[Form 4] MICROSOFT CORP Insider Trading Activity
Amy Coleman, EVP and Chief Human Resources Officer of Microsoft Corporation, received a stock award of 4,022 shares on 09/15/2025 as reported on Form 4. The award was granted at a $0 price under Microsoft’s Executive Incentive Plan and increases her total beneficial ownership to 45,923.6373 shares.
The award vests over four years: 25% vests on August 31, 2026 and then 12.5% every six months thereafter, subject to continued employment. The filing was signed by Julia Stark, Attorney-in-Fact, on 09/17/2025.
- Insider ownership increased to 45,923.6373 shares following the award
- Clear, time-based vesting schedule (25% on 08/31/2026 then 12.5% semiannually) aligns retention incentives
- None.
Insights
TL;DR: Routine executive equity grant increases insider ownership modestly and follows a standard multi-year vesting schedule.
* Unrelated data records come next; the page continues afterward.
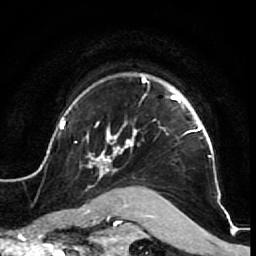
Breast MRI (dynamic contrast-enhanced), one axial slice. Position 56 of 64 along the scan axis. Cropped to one breast. Dynamic contrast-enhanced series, time point 2 of 7 at this slice position (early post-contrast). 1.5 T. TE 2.6 ms, TR 5.7 ms. 2.5 mm slice thickness. 256 × 256 image matrix, field of view 160 × 160 mm. Female patient.
Structures marked on this image (semi-automatic segmentation, software-assisted and operator-edited):
- enhancing-tissue mask used for the functional tumour volume (all voxels passing the contrast-enhancement thresholds inside the analysis volume; usually the tumour): bounding box [x1, y1, x2, y2] px = [52, 73, 224, 210]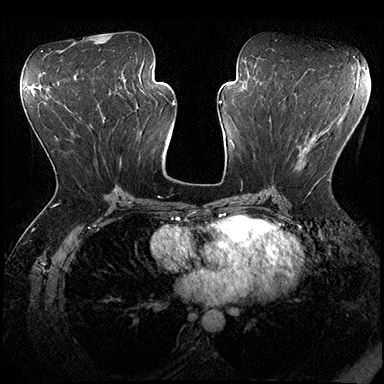
Breast MRI (dynamic contrast-enhanced), one axial slice. Dynamic contrast-enhanced series, time point 2 of 8 at this slice position (early post-contrast). 3 T. TE 2.3 ms, TR 4.4 ms. 1 mm slice thickness. 384 × 384 image matrix, field of view 360 × 360 mm. Female patient.
Structures marked on this image (semi-automatically segmented with operator editing):
- enhancing-tissue mask used for the functional tumour volume (all voxels passing the contrast-enhancement thresholds inside the analysis volume; usually the tumour): box from (x=297, y=141) to (x=330, y=183) px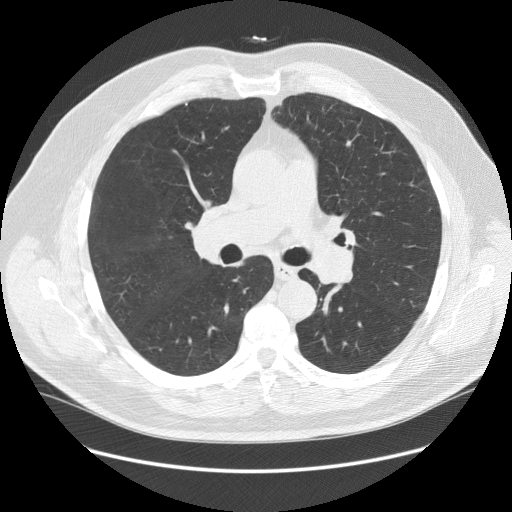
Axial slice from a low-dose chest CT screening exam; baseline screening round; lung window (W 1500 / L -600 HU); standard (soft-tissue) reconstruction kernel (STANDARD); slice 58 of 140 in the series. Male, age 64 years at enrolment. Former smoker at enrolment.
Lesion marked by an expert reader, bounding box <180,193,247,267> (left, top, right, bottom; pixels). Screening reader's record for this exam (one nodule recorded; not confirmed to be the boxed lesion): non-calcified nodule or mass ≥4 mm, right lower lobe, 7 × 5 mm, smooth margins, soft tissue attenuation. Lung cancer was diagnosed 456 days after this screen: adenocarcinoma, NOS, right upper lobe, poorly differentiated (G3), stage IB (AJCC 6th edition), 37 mm at pathology.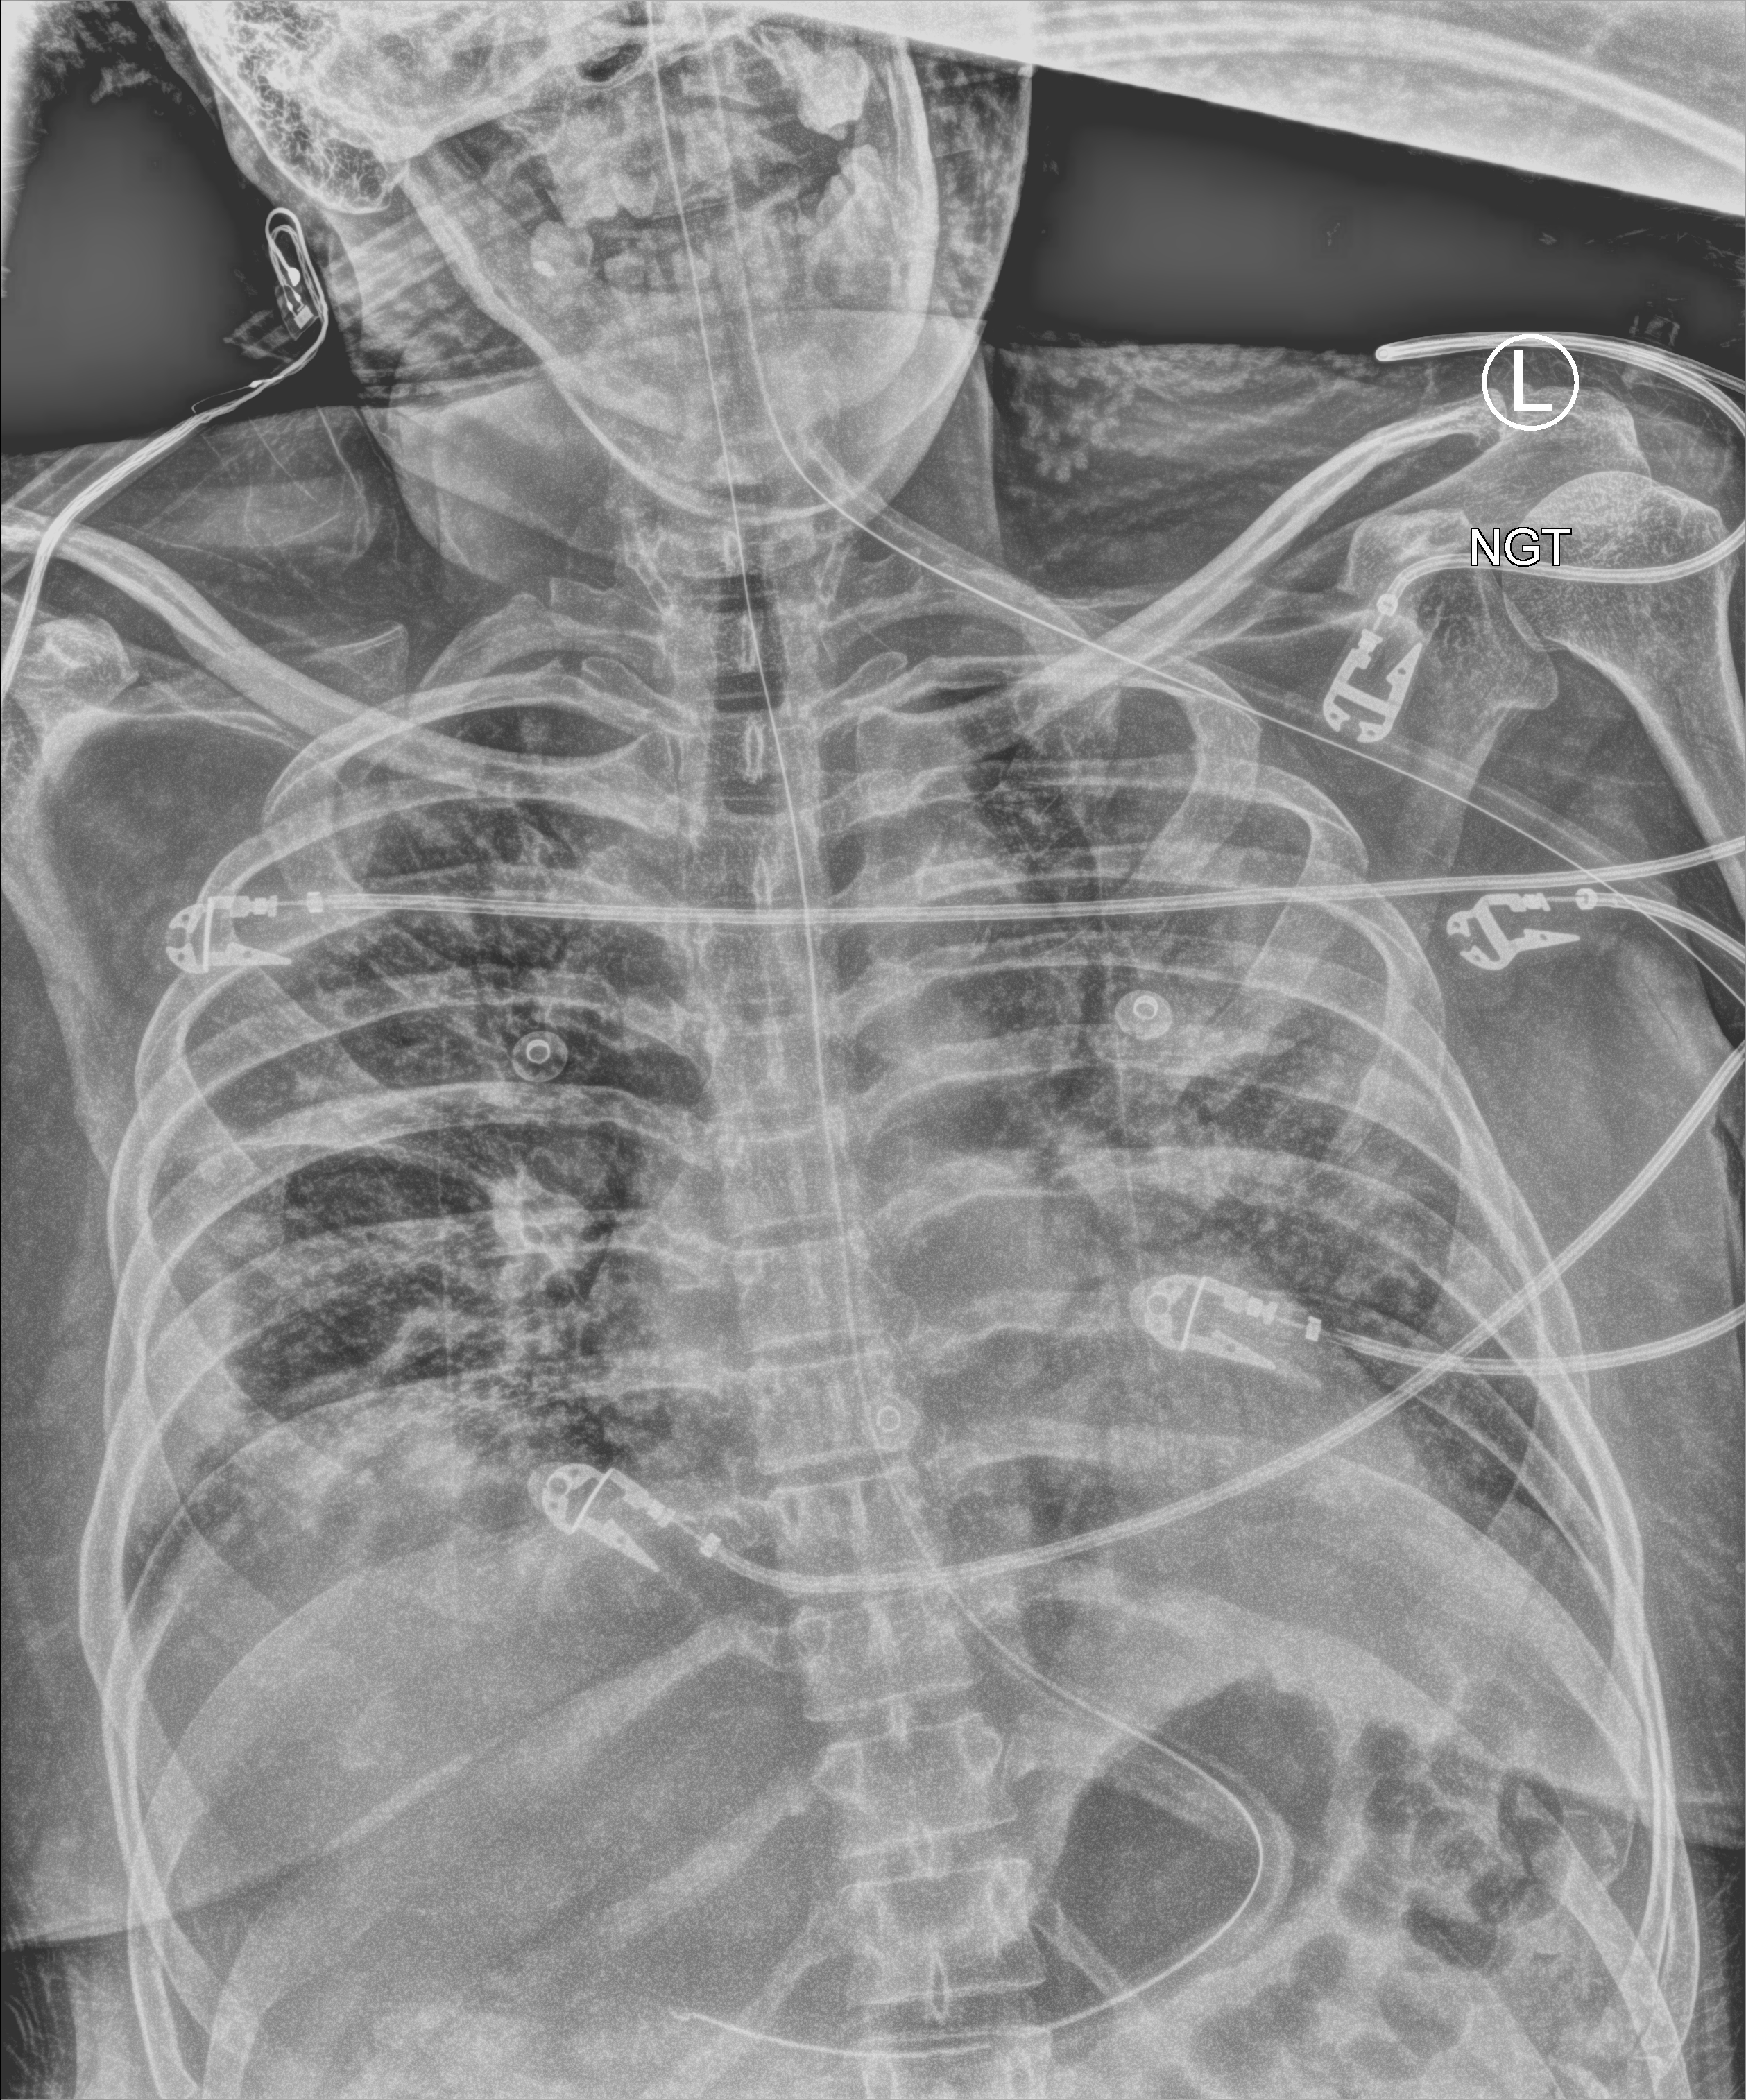
Portable chest radiograph, anteroposterior (AP) projection. Patient hospitalised with COVID-19, aged 18–59 years.
Hospital-stay facts (about this admission, not read from this image; timing relative to this image not recorded): COPD (admission record): no.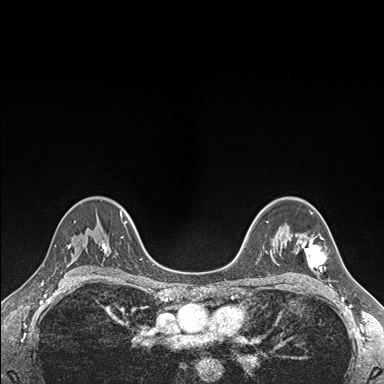
Breast MRI (dynamic contrast-enhanced), one axial slice; position 114 of 176 along the scan axis; dynamic contrast-enhanced series, time point 2 of 7 at this slice position (early post-contrast); 1.5 T; TE 1.5 ms, TR 4.1 ms; 1.1 mm slice thickness; 384 × 384 image matrix, field of view 320 × 320 mm. Female patient.
Outlined on this slice (semi-automatic segmentation, software-assisted and operator-edited):
- enhancing-tissue mask used for the functional tumour volume (all voxels passing the contrast-enhancement thresholds inside the analysis volume; usually the tumour): bounding box [x1, y1, x2, y2] px = [295, 234, 326, 271]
The report documents a non-cash stock award of 4,022 shares to the EVP, bringing total beneficial ownership to 45,923.6373 shares. The grant price is listed as $0 because this is a restricted stock award under the Executive Incentive Plan, not a market purchase. The vesting schedule—25% after roughly one year and 12.5% semiannually thereafter—aligns executive incentives with multi-year retention and performance objectives. This disclosure is standard for senior executives and is not, by itself, materially dilutive given the company’s scale.
TL;DR: The filing shows standard governance practice: equity-based compensation with time-based vesting and required Section 16 reporting.
The Form 4 cleanly discloses an equity award and vesting timetable, fulfilling Section 16 disclosure obligations. The use of an Attorney-in-Fact to sign the filing is acceptable administrative practice. There are no indicia in this filing of unusual acceleration, repricing, or transfer; the transaction appears routine and compliant with disclosure requirements.